Exactness is required throughout. Return every record once more.

|---|

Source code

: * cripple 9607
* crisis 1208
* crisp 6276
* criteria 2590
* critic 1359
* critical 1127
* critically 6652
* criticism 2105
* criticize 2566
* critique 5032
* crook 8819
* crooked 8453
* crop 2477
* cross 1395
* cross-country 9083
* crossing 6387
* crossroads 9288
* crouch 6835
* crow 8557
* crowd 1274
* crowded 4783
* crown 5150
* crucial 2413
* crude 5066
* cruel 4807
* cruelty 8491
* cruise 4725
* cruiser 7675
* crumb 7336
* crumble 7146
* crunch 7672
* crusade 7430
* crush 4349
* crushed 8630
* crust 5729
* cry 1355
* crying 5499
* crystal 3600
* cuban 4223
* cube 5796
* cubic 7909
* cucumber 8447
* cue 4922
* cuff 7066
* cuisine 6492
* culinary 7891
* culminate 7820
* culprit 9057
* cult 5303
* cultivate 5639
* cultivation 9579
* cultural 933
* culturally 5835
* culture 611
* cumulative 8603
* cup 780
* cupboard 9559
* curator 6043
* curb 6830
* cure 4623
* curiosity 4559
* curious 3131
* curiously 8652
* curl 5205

|---|

Completed task ->
Source code

: * cripple 9607
* crisis 1208
* crisp 6276
* criteria 2590
* critic 1359
* critical 1127
* critically 6652
* criticism 2105
* criticize 2566
* critique 5032
* crook 8819
* crooked 8453
* crop 2477
* cross 1395
* cross-country 9083
* crossing 6387
* crossroads 9288
* crouch 6835
* crow 8557
* crowd 1274
* crowded 4783
* crown 5150
* crucial 2413
* crude 5066
* cruel 4807
* cruelty 8491
* cruise 4725
* cruiser 7675
* crumb 7336
* crumble 7146
* crunch 7672
* crusade 7430
* crush 4349
* crushed 8630
* crust 5729
* cry 1355
* crying 5499
* crystal 3600
* cuban 4223
* cube 5796
* cubic 7909
* cucumber 8447
* cue 4922
* cuff 7066
* cuisine 6492
* culinary 7891
* culminate 7820
* culprit 9057
* cult 5303
* cultivate 5639
* cultivation 9579
* cultural 933
* culturally 5835
* culture 611
* cumulative 8603
* cup 780
* cupboard 9559
* curator 6043
* curb 6830
* cure 4623
* curiosity 4559
* curious 3131
* curiously 8652
* curl 5205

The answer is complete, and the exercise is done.